-- Your assignment --
The pictures stay out. Please retype every line below exactly.

────

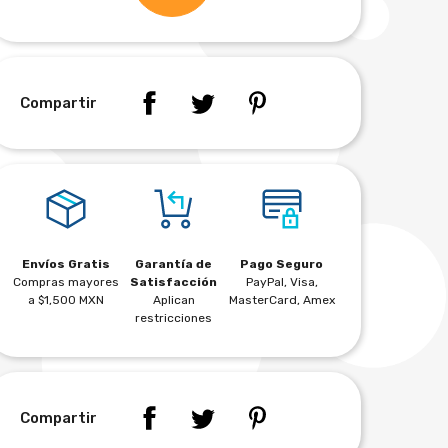
Compartir
Envíos Gratis
Garantía de
Pago Seguro
Compras mayores
Satisfacción
PayPal, Visa,
a $1,500 MXN
Aplican
MasterCard, Amex
restricciones
Compartir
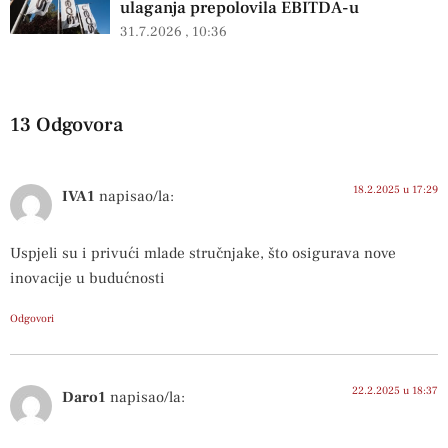
ulaganja prepolovila EBITDA-u
31.7.2026
10:36
13 Odgovora
18.2.2025 u 17:29
IVA1
napisao/la:
Uspjeli su i privući mlade stručnjake, što osigurava nove
inovacije u budućnosti
Odgovori
22.2.2025 u 18:37
Daro1
napisao/la:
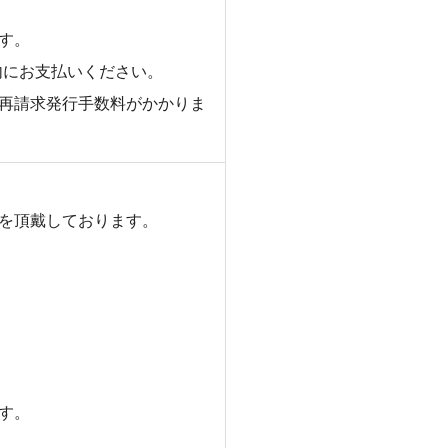
す。
内にお支払いください。
)の再請求発行手数料がかかりま
を頂戴しております。
す。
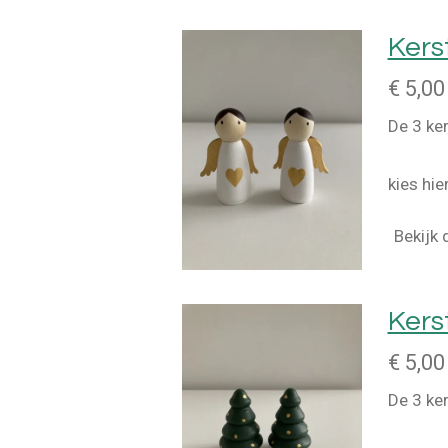
Kers
€ 5,00
De 3 ker
kies hie
Bekijk 
Ker
€ 5,00
De 3 ker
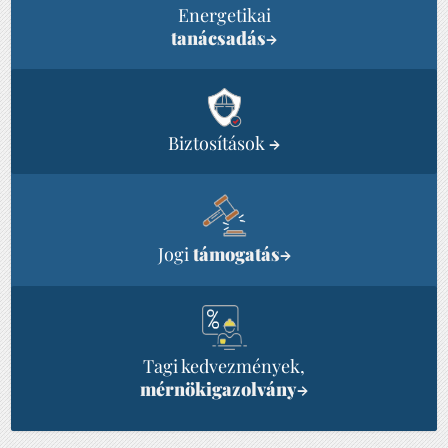
Energetikai
tanácsadás
→
Biztosítások
→
Jogi
támogatás
→
Tagi kedvezmények,
mérnökigazolvány
→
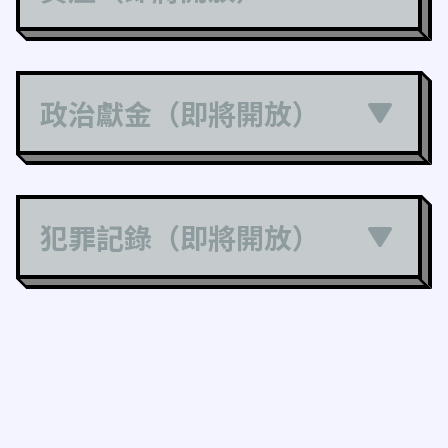
政治獻金（即將開放）
犯罪記錄（即將開放）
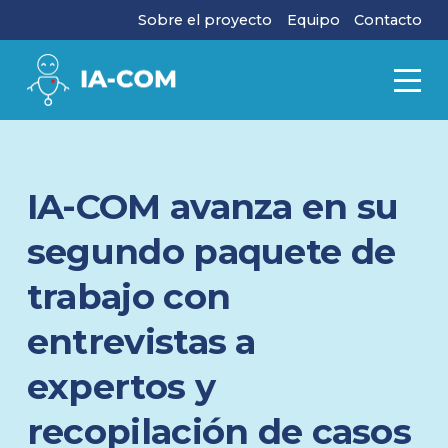
Sobre el proyecto
Equipo
Contacto
IA-COM avanza en su
segundo paquete de
trabajo con
entrevistas a
expertos y
recopilación de casos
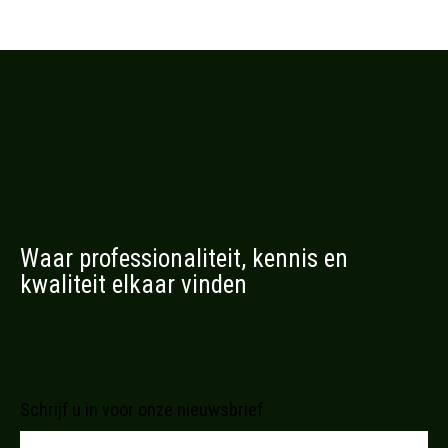
Waar professionaliteit, kennis en
kwaliteit elkaar vinden
Schrijf u in voor onze nieuwsbrief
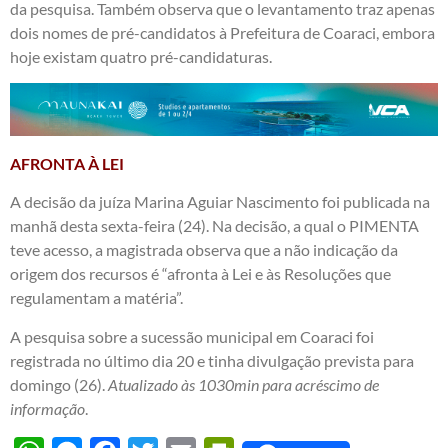
da pesquisa. Também observa que o levantamento traz apenas
dois nomes de pré-candidatos à Prefeitura de Coaraci, embora
hoje existam quatro pré-candidaturas.
AFRONTA À LEI
A decisão da juíza Marina Aguiar Nascimento foi publicada na
manhã desta sexta-feira (24). Na decisão, a qual o PIMENTA
teve acesso, a magistrada observa que a não indicação da
origem dos recursos é “afronta à Lei e às Resoluções que
regulamentam a matéria”.
A pesquisa sobre a sucessão municipal em Coaraci foi
registrada no último dia 20 e tinha divulgação prevista para
domingo (26).
Atualizado às 1030min para acréscimo de
informação
.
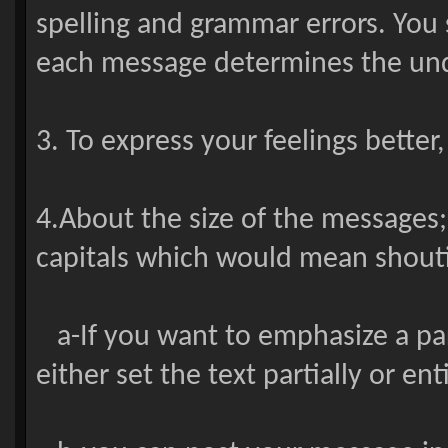
spelling and grammar errors. You 
each message determines the unde
3. To express your feelings bett
4.About the size of the messages
capitals which would mean shouti
a-If you want to emphasize a par
either set the text partially or enti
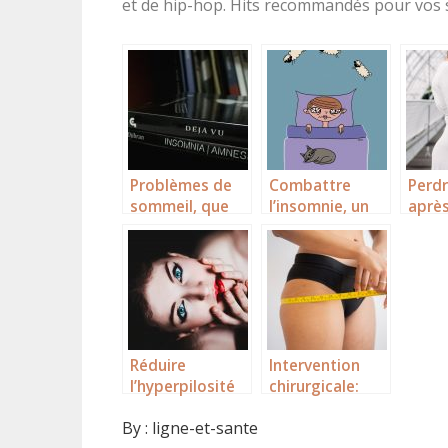
et de hip-hop. Hits recommandés pour vos 
Problèmes de
Combattre
Perdr
sommeil, que
l’insomnie, un
après
faire?
défi!
gross
comm
?
Réduire
Intervention
l’hyperpilosité
chirurgicale:
faciale,
une solution
By :
ligne-et-sante
comment faire
express pour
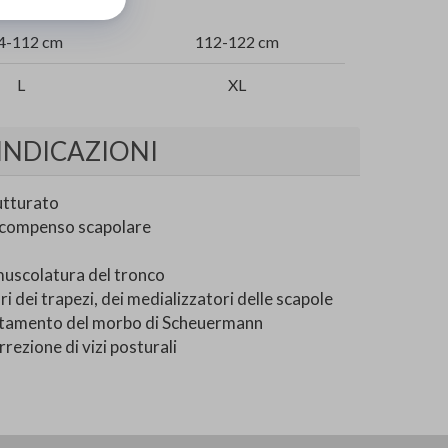
4-112 cm
112-122 cm
L
XL
INDICAZIONI
utturato
n compenso scapolare
muscolatura del tronco
 dei trapezi, dei medializzatori delle scapole
ttamento del morbo di Scheuermann
rezione di vizi posturali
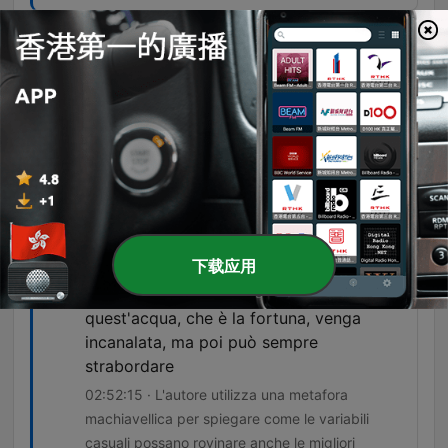
se arrivasse una proposta per Ratko a 15
milioni io lo darei via e prenderei in
attaccante con pagamento gratis non in
prestito in giro per il mondo per cercarne
uno che non costi tanto
01:20:17 · L'interlocutore propone una strategia
di mercato basata sulla vendita di un giocatore
per finanziare l'acquisto immediato di nuovi
rinforzi.
下载应用
la fortuna è ingovernabile, tu puoi mettere
degli argini solidi al fiume affinchbi che
quest'acqua, che è la fortuna, venga
incanalata, ma poi può sempre
strabordare
02:52:15 · L'autore utilizza una metafora
machiavellica per spiegare come le variabili
casuali possano rovinare anche le migliori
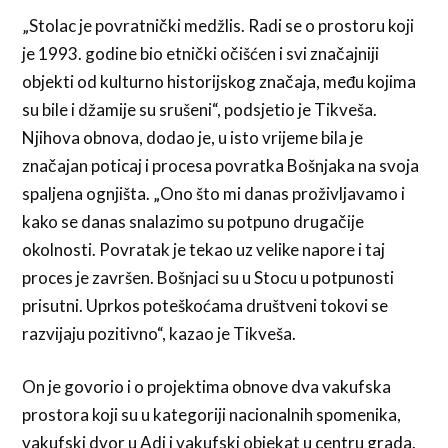
„Stolac je povratnički medžlis. Radi se o prostoru koji
je 1993. godine bio etnički očišćen i svi značajniji
objekti od kulturno historijskog značaja, među kojima
su bile i džamije su srušeni“, podsjetio je Tikveša.
Njihova obnova, dodao je, u isto vrijeme bila je
značajan poticaj i procesa povratka Bošnjaka na svoja
spaljena ognjišta. „Ono što mi danas proživljavamo i
kako se danas snalazimo su potpuno drugačije
okolnosti. Povratak je tekao uz velike napore i taj
proces je završen. Bošnjaci su u Stocu u potpunosti
prisutni. Uprkos poteškoćama društveni tokovi se
razvijaju pozitivno“, kazao je Tikveša.
On je govorio i o projektima obnove dva vakufska
prostora koji su u kategoriji nacionalnih spomenika,
vakufski dvor u Adi i vakufski objekat u centru grada.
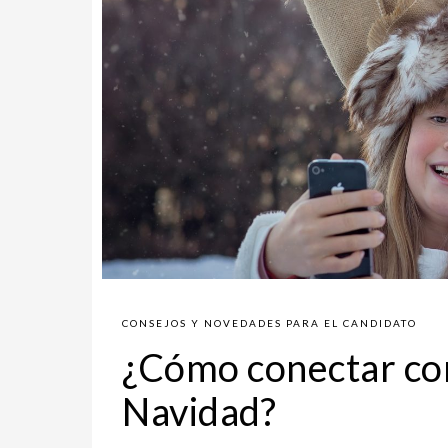
CONSEJOS Y NOVEDADES PARA EL CANDIDATO
¿Cómo conectar con
Navidad?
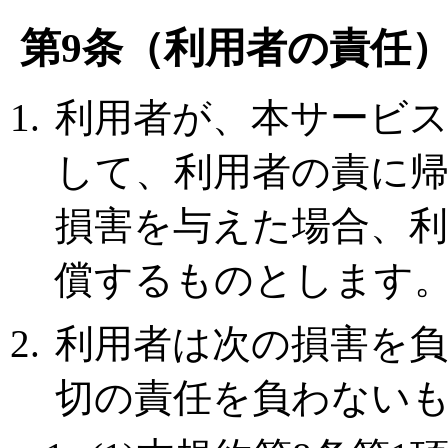
第9条（利用者の責任
利用者が、本サービ
して、利用者の責に
損害を与えた場合、
償するものとします
利用者は次の損害を
切の責任を負わない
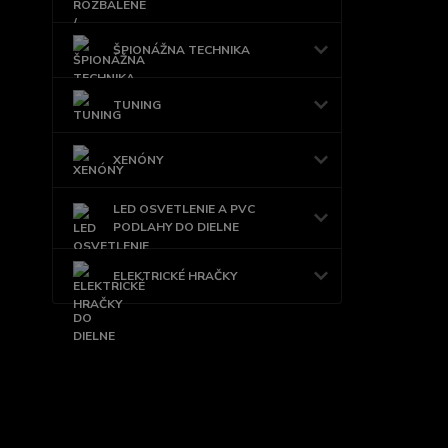
ŠPIONÁŽNA TECHNIKA
TUNING
XENÓNY
LED OSVETLENIE A PVC
PODLAHY DO DIELNE
ELEKTRICKÉ HRAČKY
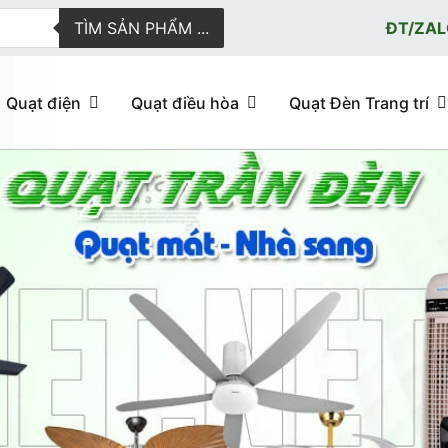
TÌM SẢN PHẨM ...
ĐT/ZAL
Quạt điện
Quạt điều hòa
Quạt Đèn Trang trí
ực tuyến giao hàng nhanh
u hòa, quạt trần đèn trang trí, đèn trang trí chính Hãng, loại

────

-- Exercise solution --
Compartir
Envíos Gratis
Garantía de
Pago Seguro
Compras mayores
Satisfacción
PayPal, Visa,
a $1,500 MXN
Aplican
MasterCard, Amex
restricciones
Compartir
ulaganja prepolovila EBITDA-u
31.7.2026
10:36
13 Odgovora
18.2.2025 u 17:29
IVA1
napisao/la:
Uspjeli su i privući mlade stručnjake, što osigurava nove
inovacije u budućnosti
Odgovori
22.2.2025 u 18:37
Daro1
napisao/la:
す。
内にお支払いください。
)の再請求発行手数料がかかりま
を頂戴しております。
す。
Kers
€ 5,00
De 3 ker
kies hie
Bekijk 
Ker
€ 5,00
De 3 ker
Energetikai
tanácsadás
→
Biztosítások
→
Jogi
támogatás
→
Tagi kedvezmények,
mérnökigazolvány
→
政治獻金（即將開放）
犯罪記錄（即將開放）
Sobre el proyecto
Equipo
Contacto
IA-COM avanza en su
segundo paquete de
trabajo con
entrevistas a
expertos y
recopilación de casos
Waar professionaliteit, kennis en
kwaliteit elkaar vinden
Schrijf u in voor onze nieuwsbrief
da pesquisa. Também observa que o levantamento traz apenas
dois nomes de pré-candidatos à Prefeitura de Coaraci, embora
hoje existam quatro pré-candidaturas.
AFRONTA À LEI
A decisão da juíza Marina Aguiar Nascimento foi publicada na
manhã desta sexta-feira (24). Na decisão, a qual o PIMENTA
teve acesso, a magistrada observa que a não indicação da
origem dos recursos é “afronta à Lei e às Resoluções que
regulamentam a matéria”.
A pesquisa sobre a sucessão municipal em Coaraci foi
registrada no último dia 20 e tinha divulgação prevista para
domingo (26).
Atualizado às 1030min para acréscimo de
informação
.
spelling and grammar errors. You 
each message determines the unde
3. To express your feelings bett
4.About the size of the messages
capitals which would mean shouti
a-If you want to emphasize a par
either set the text partially or enti
et de hip-hop. Hits recommandés pour vos 
Problèmes de
Combattre
Perdr
sommeil, que
l’insomnie, un
après
faire?
défi!
gross
comm
?
Réduire
Intervention
l’hyperpilosité
chirurgicale:
faciale,
une solution
By :
ligne-et-sante
comment faire
express pour
4-112 cm
112-122 cm
L
XL
INDICAZIONI
utturato
n compenso scapolare
muscolatura del tronco
 dei trapezi, dei medializzatori delle scapole
ttamento del morbo di Scheuermann
rezione di vizi posturali
se arrivasse una proposta per Ratko a 15
milioni io lo darei via e prenderei in
attaccante con pagamento gratis non in
prestito in giro per il mondo per cercarne
uno che non costi tanto
01:20:17 · L'interlocutore propone una strategia
di mercato basata sulla vendita di un giocatore
per finanziare l'acquisto immediato di nuovi
rinforzi.
下载应用
la fortuna è ingovernabile, tu puoi mettere
degli argini solidi al fiume affinchbi che
quest'acqua, che è la fortuna, venga
incanalata, ma poi può sempre
strabordare
02:52:15 · L'autore utilizza una metafora
machiavellica per spiegare come le variabili
casuali possano rovinare anche le migliori
„Stolac je povratnički medžlis. Radi se o prostoru koji
je 1993. godine bio etnički očišćen i svi značajniji
objekti od kulturno historijskog značaja, među kojima
su bile i džamije su srušeni“, podsjetio je Tikveša.
Njihova obnova, dodao je, u isto vrijeme bila je
značajan poticaj i procesa povratka Bošnjaka na svoja
spaljena ognjišta. „Ono što mi danas proživljavamo i
kako se danas snalazimo su potpuno drugačije
okolnosti. Povratak je tekao uz velike napore i taj
proces je završen. Bošnjaci su u Stocu u potpunosti
prisutni. Uprkos poteškoćama društveni tokovi se
razvijaju pozitivno“, kazao je Tikveša.
On je govorio i o projektima obnove dva vakufska
prostora koji su u kategoriji nacionalnih spomenika,
vakufski dvor u Adi i vakufski objekat u centru grada.
CONSEJOS Y NOVEDADES PARA EL CANDIDATO
¿Cómo conectar con
Navidad?
第9条（利用者の責任
利用者が、本サービ
して、利用者の責に
損害を与えた場合、
償するものとします
利用者は次の損害を
切の責任を負わない
ŠPIONÁŽNA TECHNIKA
TUNING
XENÓNY
LED OSVETLENIE A PVC
PODLAHY DO DIELNE
ELEKTRICKÉ HRAČKY
TÌM SẢN PHẨM ...
ĐT/ZAL
Quạt điện
Quạt điều hòa
Quạt Đèn Trang trí
ực tuyến giao hàng nhanh
u hòa, quạt trần đèn trang trí, đèn trang trí chính Hãng, loại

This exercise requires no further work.